Home improvement retailer B&Q has reported a decline in first quarter sales but against ‘very strong’ prior year comparatives.
B&Q sales fell -17.8% to £996m with like-for-like sales down -18.3%, reflecting very strong prior year comparatives and the impact of storms in the UK in February.
However, over a 3-year basis, sales were up 16.3%, in particular in the building & joinery, outdoor and bathroom & storage categories.
“Own exclusive brands (OEB) performed well in the quarter, supported by resilient demand in the kitchen and bathroom & storage categories,” Kingfisher, parent company of B&Q and Screwfix said, added: “LFL sales of weather-related categories were -28% (+25% on a 3-year LFL basis). LFL sales of non-weather-related categories, including showroom, were -14% (+13% on a 3-year LFL basis). TradePoint, B&Q’s trade-focused banner, continued to outperform with LFL sales -8% and 3-year LFL sales +32%. TradePoint sales were 21% of B&Q sales in Q1.”
Overall, total sales in its UK & Ireland division fell -14.1% to £1.5bn (LFL -15.8%; 3-year LFL +16.7%). “Significant market share gains over the past two years, and good retention of revenue from new and existing customers,” the group said.
Furthermore, Kingfisher confirmed appointed of Bill Lennie as a Non-Executive Director, with effect from 1 May 2022. Bill retired in 2021 after 26 years of service with The Home Depot, most recently as Executive Vice President, Outside Sales and Services.
Total group sales during the quarter were down 5.8% to £3.2bn, with the company expecting year-end profits to be in the region of £770m.
Thierry Garnier, Chief Executive Officer, said: “Kingfisher has delivered a good first quarter of trading, with LFL sales 16.2% ahead of our pre-pandemic performance. While facing very strong comparatives in the prior year, our continued strategic progress has enabled us to retain a significant proportion of the increased sales during the pandemic.
“We continue to effectively manage inflationary and supply chain pressures. As a result, our product availability is now very close to ‘normal’ levels across all our banners, and we continue to deliver value for our customers through our own exclusive brands and competitive prices.

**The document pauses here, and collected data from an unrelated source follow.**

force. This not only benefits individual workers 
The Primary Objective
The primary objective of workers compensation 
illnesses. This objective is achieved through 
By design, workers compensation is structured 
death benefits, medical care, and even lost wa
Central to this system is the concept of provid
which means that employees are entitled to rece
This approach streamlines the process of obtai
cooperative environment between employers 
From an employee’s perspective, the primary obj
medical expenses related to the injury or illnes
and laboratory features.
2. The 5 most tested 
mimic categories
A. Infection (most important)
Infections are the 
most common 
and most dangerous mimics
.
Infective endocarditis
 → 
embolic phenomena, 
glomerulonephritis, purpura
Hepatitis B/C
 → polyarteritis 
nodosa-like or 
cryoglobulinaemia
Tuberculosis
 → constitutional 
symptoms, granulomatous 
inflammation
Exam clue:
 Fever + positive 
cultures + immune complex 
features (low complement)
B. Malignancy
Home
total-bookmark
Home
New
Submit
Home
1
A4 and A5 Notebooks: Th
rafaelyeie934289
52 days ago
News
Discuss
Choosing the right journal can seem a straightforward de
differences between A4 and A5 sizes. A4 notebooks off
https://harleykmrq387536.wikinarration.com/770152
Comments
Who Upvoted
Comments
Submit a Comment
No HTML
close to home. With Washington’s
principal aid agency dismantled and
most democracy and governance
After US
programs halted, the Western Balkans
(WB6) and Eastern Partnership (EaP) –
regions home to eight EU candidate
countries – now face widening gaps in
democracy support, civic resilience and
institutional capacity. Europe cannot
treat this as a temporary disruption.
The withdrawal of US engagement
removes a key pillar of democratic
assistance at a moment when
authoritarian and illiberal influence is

“Looking forward, we are reiterating our profit guidance for FY 22/23. We are focused on delivering on our strategic objectives and growth initiatives, including the growth of our scalable e-commerce marketplace, the expansion of Screwfix in the UK and France, new store openings in Poland, further increasing our trade customer base.
“We remain committed to delivering attractive returns for our shareholders and are today announcing a further £300m share buyback programme. This reflects our strong cash generation and our confidence in the Group’s outlook.”